Para entender melhor isso, vale lembrar outro francês, o humanista Étienne de La Boétie. Este filósofo dizia que o poder do tirano, seus mil braços e mil olhos, não são seus, visto que é um homem como qualquer outro, com seus dois braços e dois olhos apenas; mas que estes mil braços e mil olhos são deles somente na medida em que seus mil súditos cedem seus braços e olhos a ele. Moral da história: não precisamos ir até o castelo do tirano para matá-lo e para nos livrarmos dos seus mil braços e mil olhos tirânicos; basta que simplesmente não mais demos os nossos para ele. Afinal, segundo Foucault, não existe de um lado os que têm o poder e de outro aqueles que se encontram dele apartados”.
Da mesma forma, as mil e uma corrupções que espoliam e envergonham os brasileiros não são exclusividade dos seus representantes políticos corruptos. Eles apenas podem praticá-las descaradamente porque seus mil e um representados, nas suas mil e uma corrupções cotidianas -não solicitar ou não fornecer nota fiscal nas compras e vendas; baixar indevidamente músicas e filmes na internet; beber, dirigir e escapar da Lei Seca; estacionar automóvel em vaga para deficientes etc.- já criam os subterrâneos e a priori alicerces corrompidos sem os quais a evidente e a posteriori estrutura da corrupção não teria como sustentar-se.

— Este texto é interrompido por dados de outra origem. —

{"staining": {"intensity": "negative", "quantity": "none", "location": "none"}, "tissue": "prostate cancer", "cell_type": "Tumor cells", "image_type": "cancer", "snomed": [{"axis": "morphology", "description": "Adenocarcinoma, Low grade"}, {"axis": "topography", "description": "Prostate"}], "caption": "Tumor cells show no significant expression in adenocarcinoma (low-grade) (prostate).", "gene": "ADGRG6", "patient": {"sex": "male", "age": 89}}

Aplicando aqui a fórmula boétiana, contra a corrupção estrutural bastaria que o povo não mais desse fundamento à corrupção, isto é, que não mais fosse corrupto na parte da estrutura que lhe cabe?
Alguns podem dizer que, mesmo que o povo seja probo, sempre haverá representantes impertinentes corruptos. Abstratamente isso pode até convencer. Porém, se a abstração a posteriori que é a sociedade só existe por conta dos seus indivíduos concretos e a priori, uma sociedade lisa somete existirá se os indivíduos que a compõem forem lisos em primeiro lugar. Do contrário, se os cidadãos já forem corrompidos, a sociedade só será íntegra mediante a argamassa da alienação, o reboco da mentira, o papel-de-parede da manipulação midiática. O “Brasil para todos” de Michel Temer é o exemplo concreto e atual dessa ruína social corrompidíssima disfarçada de nova “Ponte para o Futuro”: presidente, ministros, senadores, deputados, vereadores, e até mesmo o povo, todos profundamente estruturados na corrupção, no entanto, superficialmente tentando fazerem crer o contrário.
É preciso comprometer o Brasil consigo mesmo em função do fim da corrupção estrutural. Não só os políticos que escolhemos para representantes da corrupção que atravessa de cima a baixo e do passado ao presente a torre brasilis, mas também todos os demais. Tampouco devemos deixar-nos, o próprio povo, de fora desse comprometimento. Em primeiro lugar, mantendo o pedacinho do Brasil que ocupamos livre da erva-daninha da corrupção, pois só assim não nascerá nenhum jatobá corrompido insuportável. Em segundo, recusando-nos a separar o joio do trigo somente de quatro em quatro anos, nas urnas, mas participando direta, cotidiana e intempestivamente no governo do país. E em terceiro e mais importante lugar, nunca gritando: “salve-nos quem puder ser culpado no nosso lugar”; afinal, se algum corrupto é punido no lugar de outro, a corrupção segue tendo lugar cativo dentro sociedade.